The recipient of numerous awards for his research and the author of more than 200 scientific publications, Nimer also has been featured in several books about patients and their doctors, including “How Doctors Think.”

Jayne S. Malfitano, daughter of Sylvester benefactor Harcourt Sylvester Jr., whose $27.5 million gift in 1986 endowed the University’s cancer center, expressed both her family’s gratitude to Dr. Goodwin for guiding Sylvester through an unprecedented expansion of services, facilities and community outreach, and their excitement for the next era.

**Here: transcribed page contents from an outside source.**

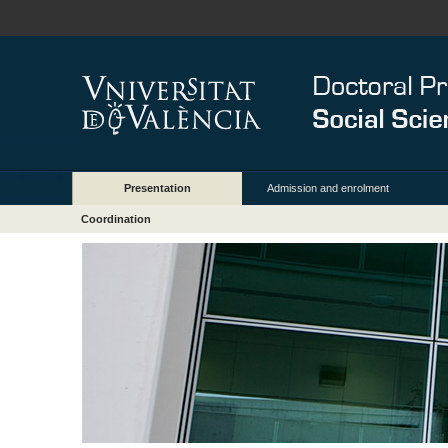
Presentation
Admission and enrolment
Coordination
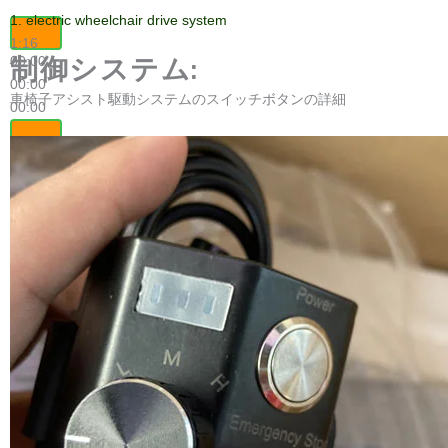
お問い合わせ
名称
電子メール
メッセージ
送信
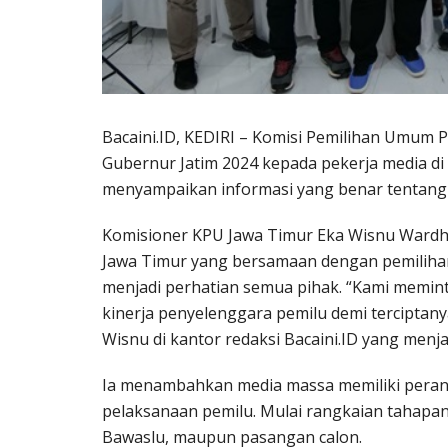
Bacaini.ID, KEDIRI – Komisi Pemilihan Umum P
Gubernur Jatim 2024 kepada pekerja media di K
menyampaikan informasi yang benar tentang
Komisioner KPU Jawa Timur Eka Wisnu Ward
Jawa Timur yang bersamaan dengan pemilihan
menjadi perhatian semua pihak. “Kami memi
kinerja penyelenggara pemilu demi terciptany
Wisnu di kantor redaksi Bacaini.ID yang menja
Ia menambahkan media massa memiliki peran 
pelaksanaan pemilu. Mulai rangkaian tahapan,
Bawaslu, maupun pasangan calon.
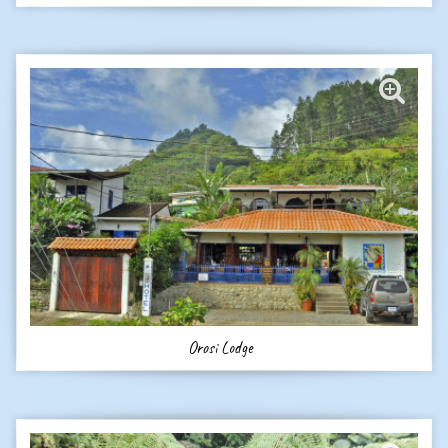
Orosi Lodge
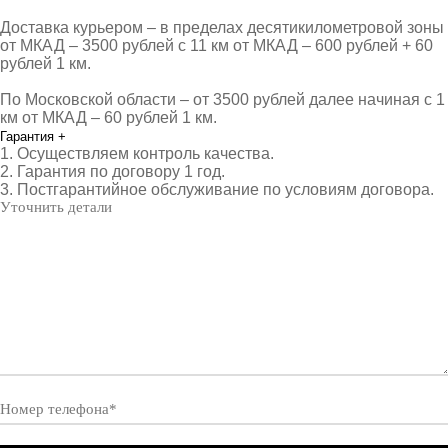
Доставка курьером – в пределах десятикилометровой зоны
от МКАД – 3500 рублей с 11 км от МКАД – 600 рублей + 60
рублей 1 км.
По Московской области – от 3500 рублей далее начиная с 1
км от МКАД – 60 рублей 1 км.
Гарантия
+
1. Осуществляем контроль качества.
2. Гарантия по договору 1 год.
3. Постгарантийное обслуживание по условиям договора.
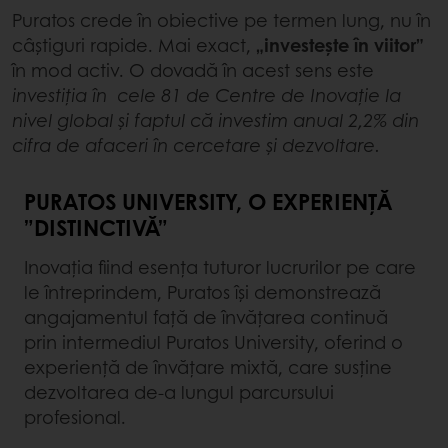
Puratos crede în obiective pe termen lung, nu în
câștiguri rapide. Mai exact,
„investește în viitor”
în mod activ. O dovadă în acest sens este
investiția în cele 81 de Centre de Inovație la
nivel global și faptul că investim anual 2,2% din
cifra de afaceri în cercetare și dezvoltare.
PURATOS UNIVERSITY, O EXPERIENȚĂ
”DISTINCTIVĂ”
Inovația fiind esența tuturor lucrurilor pe care
le întreprindem, Puratos își demonstrează
angajamentul față de învățarea continuă
prin intermediul Puratos University, oferind o
experiență de învățare mixtă, care susține
dezvoltarea de-a lungul parcursului
profesional.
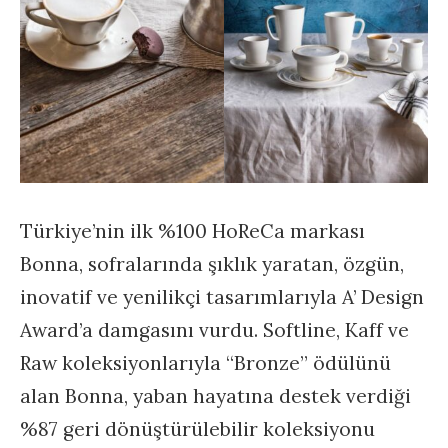
Türkiye’nin ilk %100 HoReCa markası
Bonna, sofralarında şıklık yaratan, özgün,
inovatif ve yenilikçi tasarımlarıyla A’ Design
Award’a damgasını vurdu. Softline, Kaff ve
Raw koleksiyonlarıyla “Bronze” ödülünü
alan Bonna, yaban hayatına destek verdiği
%87 geri dönüştürülebilir koleksiyonu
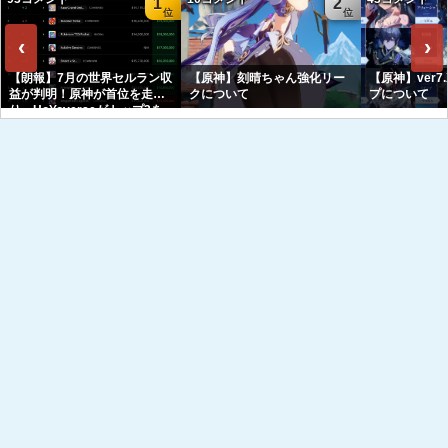
1
2
‹
›
【朗報】7月の世界セルラン収
【原神】刻晴ちゃん強化リー
【原神】ver7
益が判明！原神が首位を走
クについて
プについて
り、HoYoverseがトップ3を
独占へｗｗｗｗｗｗ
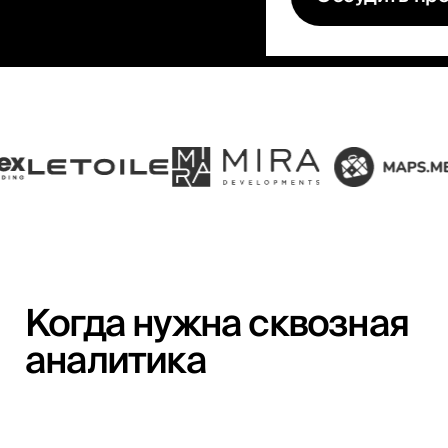
Когда нужна сквозная
аналитика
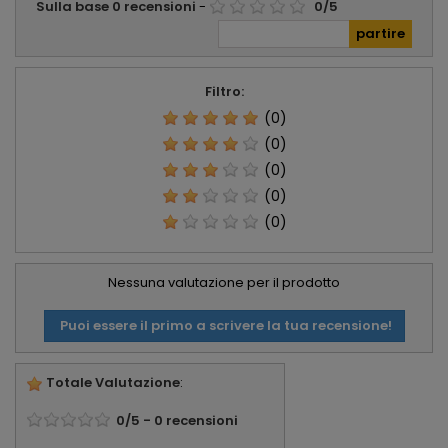
Sulla base
0
recensioni
-
0
/
5
Filtro:
(0)
(0)
(0)
(0)
(0)
Nessuna valutazione per il prodotto
Puoi essere il primo a scrivere la tua recensione!
Totale Valutazione
:
0
/
5
-
0
recensioni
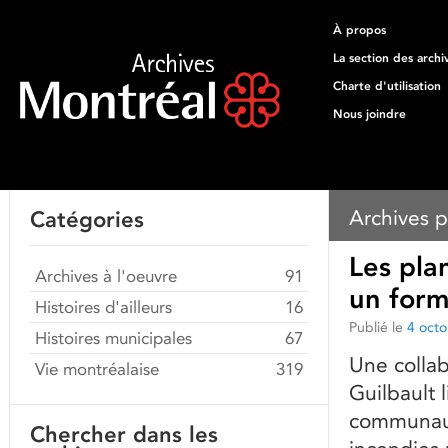
À propos
La section des archi
Charte d'utilisation
Nous joindre
Archives p
Catégories
Les pla
Archives à l'oeuvre
91
un form
Histoires d'ailleurs
16
Publié le
4 oct
Histoires municipales
67
Une colla
Vie montréalaise
319
Guilbault 
communaut
Chercher dans les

“My family is thrilled that Dr. Nimer will be leading the Sylvester Comprehensive Cancer Center as we continue to grow, and provide the highest level of health care, just as my father envisioned more than 25 years ago,” said Malfitano, president of The Harcourt M. and Virginia W. Sylvester Foundation.

Speaking for past and future patients, Joan B. Scheiner, the chair of Sylvester’s Board of Governors who was successfully treated for metastatic soft tissue sarcoma at Sylvester, called Nimer’s appointment “a seminal moment in the 20-year history of the cancer center.”

“Dr. Nimer is a brilliant physician and scientist whose vision for UM Sylvester knows no bounds,” Scheiner said, also expressing her and the Board of Governors’ gratitude to Goodwin. “It is through Dr. Goodwin’s inspirational leadership that we have grown into the world class comprehensive cancer center we are today. He has positioned us to reach unlimited heights as we welcome our new director, Dr. Stephen Nimer from Memorial Sloan-Kettering, an iconic institution.”